I change the parameter in my model, but sometimes it would cause the simulation stopped because of ill-conditioned Jacobian, I am not sure what this error means.
My question is:
A Modelica model maps, more or less, to a hybrid ODE system (or a hybrid DAE system of index one). For simplicity assume that it maps to an explicit continuous-time ODE system
xdot = f(x,p,t) , x(0) = x0
Note that a hybrid ODE system consists of several pieces of continuous-time ODE systems. The Jacobian is the partial derivative of f w.r.t. x is
df / dx (p,x0,t)
This matrix is used by common modern numerical solvers for adaptive step-size numerical integration, i.e. a new step-size is chosen at every time step. For slow dynamics large step sizes are chosen and vise versa. At each time step a nonlinear equation system is solved probably using a Gauss-Newton iteration scheme which requires the inverse of the Jacobian (or an approximation of it). If the Jacobian is ill-conditioned or semi-singular at a specific time step, this causes numerical instability that may hinder the evaluation of a numerical solution.

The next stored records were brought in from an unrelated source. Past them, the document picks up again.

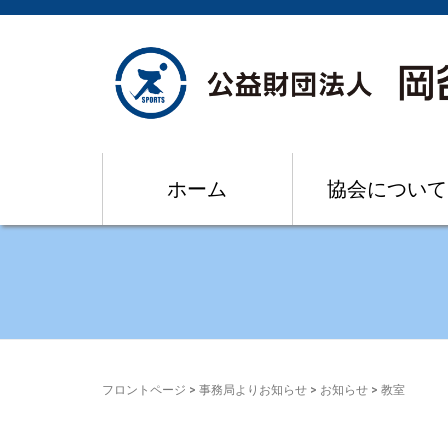
ホーム
協会について
フロントページ
>
事務局よりお知らせ
>
お知らせ
>
教室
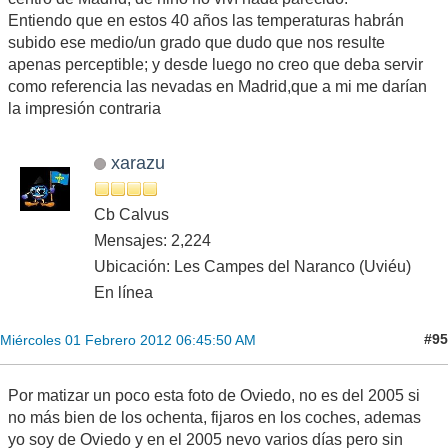
Entiendo que en estos 40 años las temperaturas habrán
subido ese medio/un grado que dudo que nos resulte
apenas perceptible; y desde luego no creo que deba servir
como referencia las nevadas en Madrid,que a mi me darían
la impresión contraria
xarazu
Cb Calvus
Mensajes: 2,224
Ubicación: Les Campes del Naranco (Uviéu)
En línea
#95
Miércoles 01 Febrero 2012 06:45:50 AM
Por matizar un poco esta foto de Oviedo, no es del 2005 si
no más bien de los ochenta, fijaros en los coches, ademas
yo soy de Oviedo y en el 2005 nevo varios días pero sin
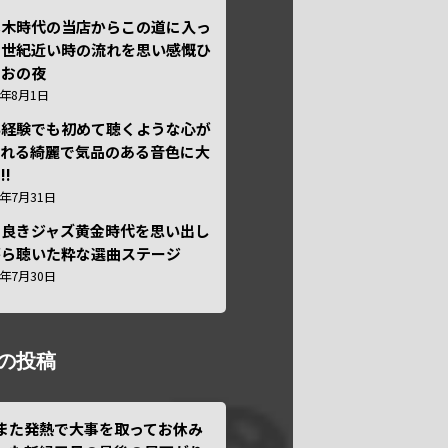
本木時代の当店からこの道に入っ
半世紀近い時の流れを思い感慨ひ
しおの夜
6年8月1日
い経験でも初めて聴くような心が
われる綺麗で気品のある音色に大
!!
6年7月31日
き良きジャズ黄金時代を思い出し
がら聴いた粋な選曲ステージ
6年7月30日
の投稿
また発熱で大事を取ってお休み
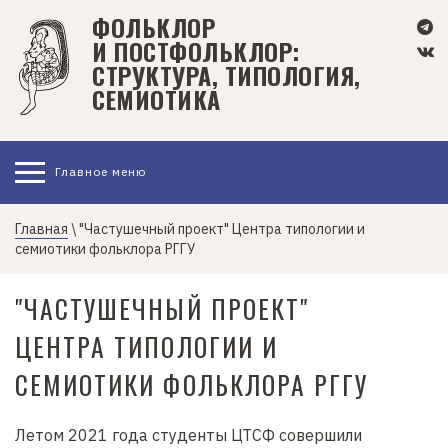
П
ФОЛЬКЛОР
е
И ПОСТФОЛЬКЛОР:
р
СТРУКТУРА, ТИПОЛОГИЯ,
е
СЕМИОТИКА
й
т
и
Главное меню
к
о
с
Главная
\ "Частушечный проект" Центра типологии и
семиотики фольклора РГГУ
н
о
"ЧАСТУШЕЧНЫЙ ПРОЕКТ"
в
н
ЦЕНТРА ТИПОЛОГИИ И
о
м
СЕМИОТИКИ ФОЛЬКЛОРА РГГУ
у
с
Летом 2021 года студенты ЦТСФ совершили
о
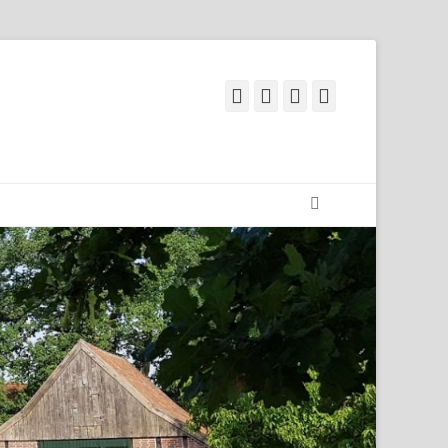
Facebook
Googleplus
E-
Telefon
Mail
Suchen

A good literature that I prefer is the documentation / user guide of the Sundials suite, e.g. Ch2 of CVODE guide. In addition to well-known books, more advanced literature includes journal papers concerned with such modern numerical solvers such as Sundials, DASSL and others.
Probably yes, e.g. by computing the rank and kernel of the Jacobian and figuring out which group of equations are causing the Jacobian to be singular.